Oren Ersin Emre, Tamerler Candan, Sahin Deniz, Hnilova Marketa, Seker Urartu Ozgur Safak, Sarikaya Mehmet, Samudrala Ram
Materials Science and Engineering Department, University of Washington, Seattle, USA.
Bioinformatics. 2007 Nov 1;23(21):2816-22. doi: 10.1093/bioinformatics/btm436. Epub 2007 Sep 17.
The discovery of solid-binding peptide sequences is accelerating along with their practical applications in biotechnology and materials sciences. A better understanding of the relationships between the peptide sequences and their binding affinities or specificities will enable further design of novel peptides with selected properties of interest both in engineering and medicine.
A bioinformatics approach was developed to classify peptides selected by in vivo techniques according to their inorganic solid-binding properties.
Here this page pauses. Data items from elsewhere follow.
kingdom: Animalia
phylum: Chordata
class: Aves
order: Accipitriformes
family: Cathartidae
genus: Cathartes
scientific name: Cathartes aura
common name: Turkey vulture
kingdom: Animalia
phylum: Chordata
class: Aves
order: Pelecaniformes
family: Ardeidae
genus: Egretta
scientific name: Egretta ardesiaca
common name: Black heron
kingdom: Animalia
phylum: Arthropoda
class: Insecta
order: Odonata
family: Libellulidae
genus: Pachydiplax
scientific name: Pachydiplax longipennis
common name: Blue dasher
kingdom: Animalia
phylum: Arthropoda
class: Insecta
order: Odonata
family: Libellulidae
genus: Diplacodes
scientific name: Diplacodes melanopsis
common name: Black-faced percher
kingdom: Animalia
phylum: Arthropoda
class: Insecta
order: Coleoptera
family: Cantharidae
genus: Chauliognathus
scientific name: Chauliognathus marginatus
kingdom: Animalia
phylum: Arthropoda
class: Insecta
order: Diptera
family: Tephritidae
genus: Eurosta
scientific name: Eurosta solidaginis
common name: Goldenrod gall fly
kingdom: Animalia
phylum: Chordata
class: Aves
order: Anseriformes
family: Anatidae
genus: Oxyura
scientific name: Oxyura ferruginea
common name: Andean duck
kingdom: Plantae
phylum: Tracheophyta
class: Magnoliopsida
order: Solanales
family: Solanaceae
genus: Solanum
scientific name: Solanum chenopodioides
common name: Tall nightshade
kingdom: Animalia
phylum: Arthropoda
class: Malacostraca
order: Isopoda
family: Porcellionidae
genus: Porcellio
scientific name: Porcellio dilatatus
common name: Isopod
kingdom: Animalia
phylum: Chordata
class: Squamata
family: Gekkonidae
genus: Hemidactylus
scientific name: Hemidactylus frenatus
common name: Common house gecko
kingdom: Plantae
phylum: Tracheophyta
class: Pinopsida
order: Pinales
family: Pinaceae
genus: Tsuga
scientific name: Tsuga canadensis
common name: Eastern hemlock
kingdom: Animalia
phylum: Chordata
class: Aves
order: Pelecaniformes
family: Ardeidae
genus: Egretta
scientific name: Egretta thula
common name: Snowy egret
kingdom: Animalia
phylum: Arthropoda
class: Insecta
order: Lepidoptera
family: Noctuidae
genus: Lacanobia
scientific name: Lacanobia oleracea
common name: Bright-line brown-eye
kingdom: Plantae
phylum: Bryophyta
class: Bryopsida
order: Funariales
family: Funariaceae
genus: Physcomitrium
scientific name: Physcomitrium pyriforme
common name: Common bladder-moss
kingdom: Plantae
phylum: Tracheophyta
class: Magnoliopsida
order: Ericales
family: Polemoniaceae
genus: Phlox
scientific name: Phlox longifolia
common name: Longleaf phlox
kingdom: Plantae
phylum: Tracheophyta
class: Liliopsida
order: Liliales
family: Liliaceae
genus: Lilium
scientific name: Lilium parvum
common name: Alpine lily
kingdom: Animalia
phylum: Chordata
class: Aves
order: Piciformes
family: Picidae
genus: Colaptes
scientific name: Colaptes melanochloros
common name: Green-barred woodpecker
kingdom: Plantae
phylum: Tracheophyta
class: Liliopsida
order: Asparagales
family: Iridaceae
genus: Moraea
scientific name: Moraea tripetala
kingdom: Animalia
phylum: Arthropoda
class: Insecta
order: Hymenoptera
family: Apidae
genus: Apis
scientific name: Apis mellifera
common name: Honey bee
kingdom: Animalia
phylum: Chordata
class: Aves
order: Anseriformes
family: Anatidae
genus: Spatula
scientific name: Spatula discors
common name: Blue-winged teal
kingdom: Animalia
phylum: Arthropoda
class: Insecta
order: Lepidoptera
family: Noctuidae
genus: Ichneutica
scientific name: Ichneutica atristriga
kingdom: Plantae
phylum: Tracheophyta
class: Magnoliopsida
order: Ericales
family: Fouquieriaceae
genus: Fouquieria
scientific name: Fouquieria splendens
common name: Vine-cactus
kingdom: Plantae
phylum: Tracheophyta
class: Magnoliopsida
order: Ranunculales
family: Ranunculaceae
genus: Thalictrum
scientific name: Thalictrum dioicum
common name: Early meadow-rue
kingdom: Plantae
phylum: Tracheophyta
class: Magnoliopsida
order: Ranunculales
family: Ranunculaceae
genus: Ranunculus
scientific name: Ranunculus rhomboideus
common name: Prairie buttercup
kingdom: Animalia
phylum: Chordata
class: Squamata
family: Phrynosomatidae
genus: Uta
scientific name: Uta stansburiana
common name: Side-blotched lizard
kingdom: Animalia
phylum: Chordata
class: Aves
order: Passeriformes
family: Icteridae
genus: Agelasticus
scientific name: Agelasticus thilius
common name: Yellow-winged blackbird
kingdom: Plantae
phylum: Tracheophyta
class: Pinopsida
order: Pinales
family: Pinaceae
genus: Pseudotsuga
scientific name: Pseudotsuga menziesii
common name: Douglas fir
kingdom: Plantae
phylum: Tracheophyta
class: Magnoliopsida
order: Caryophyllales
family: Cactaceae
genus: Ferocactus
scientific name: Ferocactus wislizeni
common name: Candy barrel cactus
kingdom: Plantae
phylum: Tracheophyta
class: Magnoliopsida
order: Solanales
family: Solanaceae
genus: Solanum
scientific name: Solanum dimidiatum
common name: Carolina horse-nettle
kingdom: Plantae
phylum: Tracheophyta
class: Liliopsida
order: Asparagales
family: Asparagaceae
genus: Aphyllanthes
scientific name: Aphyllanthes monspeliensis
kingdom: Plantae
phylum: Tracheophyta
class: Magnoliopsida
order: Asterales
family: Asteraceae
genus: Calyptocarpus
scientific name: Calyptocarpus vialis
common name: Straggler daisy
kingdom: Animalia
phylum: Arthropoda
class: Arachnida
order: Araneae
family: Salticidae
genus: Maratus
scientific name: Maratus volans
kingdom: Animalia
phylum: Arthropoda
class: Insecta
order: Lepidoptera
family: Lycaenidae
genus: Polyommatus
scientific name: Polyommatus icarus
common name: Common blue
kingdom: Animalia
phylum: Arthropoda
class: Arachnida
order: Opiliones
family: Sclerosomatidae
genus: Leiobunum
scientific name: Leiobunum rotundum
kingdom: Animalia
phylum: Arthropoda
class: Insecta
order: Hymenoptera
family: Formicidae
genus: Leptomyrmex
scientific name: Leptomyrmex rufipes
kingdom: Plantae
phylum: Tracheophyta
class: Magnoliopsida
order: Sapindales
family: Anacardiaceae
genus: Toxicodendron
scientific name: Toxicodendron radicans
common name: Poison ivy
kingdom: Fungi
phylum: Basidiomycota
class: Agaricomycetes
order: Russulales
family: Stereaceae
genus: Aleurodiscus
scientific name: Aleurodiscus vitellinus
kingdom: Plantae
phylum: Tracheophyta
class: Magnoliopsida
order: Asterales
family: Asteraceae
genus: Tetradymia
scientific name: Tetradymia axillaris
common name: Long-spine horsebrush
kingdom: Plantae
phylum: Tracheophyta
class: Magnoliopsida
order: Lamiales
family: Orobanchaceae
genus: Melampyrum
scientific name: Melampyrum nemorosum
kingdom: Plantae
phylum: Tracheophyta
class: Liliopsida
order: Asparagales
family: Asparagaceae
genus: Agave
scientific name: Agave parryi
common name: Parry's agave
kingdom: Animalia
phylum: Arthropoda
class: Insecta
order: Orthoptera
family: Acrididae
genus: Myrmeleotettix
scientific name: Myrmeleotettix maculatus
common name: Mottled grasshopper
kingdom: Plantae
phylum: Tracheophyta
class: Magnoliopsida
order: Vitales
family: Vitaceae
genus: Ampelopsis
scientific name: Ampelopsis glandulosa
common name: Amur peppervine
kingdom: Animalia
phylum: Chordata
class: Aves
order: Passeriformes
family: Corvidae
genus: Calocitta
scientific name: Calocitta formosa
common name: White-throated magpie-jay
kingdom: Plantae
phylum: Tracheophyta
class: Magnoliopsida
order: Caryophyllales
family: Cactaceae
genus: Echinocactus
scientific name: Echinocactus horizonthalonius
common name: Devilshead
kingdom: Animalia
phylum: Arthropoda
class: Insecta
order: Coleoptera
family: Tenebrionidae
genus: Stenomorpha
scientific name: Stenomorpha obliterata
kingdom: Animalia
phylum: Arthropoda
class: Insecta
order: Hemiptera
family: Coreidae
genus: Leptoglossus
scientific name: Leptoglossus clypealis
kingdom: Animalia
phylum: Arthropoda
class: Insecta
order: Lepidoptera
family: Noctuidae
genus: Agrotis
Our approach performs all-against-all comparisons of experimentally selected peptides with short amino acid sequences that were categorized for their binding affinity and scores the alignments using sequence similarity scoring matrices. We generated novel scoring matrices that optimize the similarities within the strong-binding peptide sequences and the differences between the strong- and weak-binding peptide sequences. Using the scoring matrices thus generated, a given peptide is classified based on the sequence similarity to a set of experimentally selected peptides. We demonstrate the new approach by classifying experimentally characterized quartz-binding peptides and computationally designing new sequences with specific affinities. Experimental verifications of binding of these computationally designed peptides confirm our predictions with high accuracy. We further show that our approach is a general one and can be used to design new sequences that bind to a given inorganic solid with predictable and enhanced affinity.
随着固相结合肽序列在生物技术和材料科学中的实际应用不断加速,对其发现也越来越多。更好地理解肽序列与其结合亲和力或特异性之间的关系,将有助于在工程和医学领域进一步设计出具有特定感兴趣特性的新型肽。
开发了一种生物信息学方法,根据其无机固相结合特性对通过体内技术筛选出的肽进行分类。我们的方法对实验选择的短氨基酸序列肽进行全对全比较,根据其结合亲和力对这些序列进行分类,并使用序列相似性评分矩阵对序列比对进行评分。我们生成了新的评分矩阵,以优化强结合肽序列内的相似性以及强结合与弱结合肽序列之间的差异。使用由此生成的评分矩阵,根据与一组实验选择肽的序列相似性对给定肽进行分类。我们通过对实验表征的石英结合肽进行分类并通过计算设计具有特定亲和力的新序列来展示这种新方法。这些通过计算设计的肽的结合实验验证以高精度证实了我们的预测。我们进一步表明,我们的方法具有通用性,可用于设计以可预测且增强的亲和力与给定无机固体结合的新序列。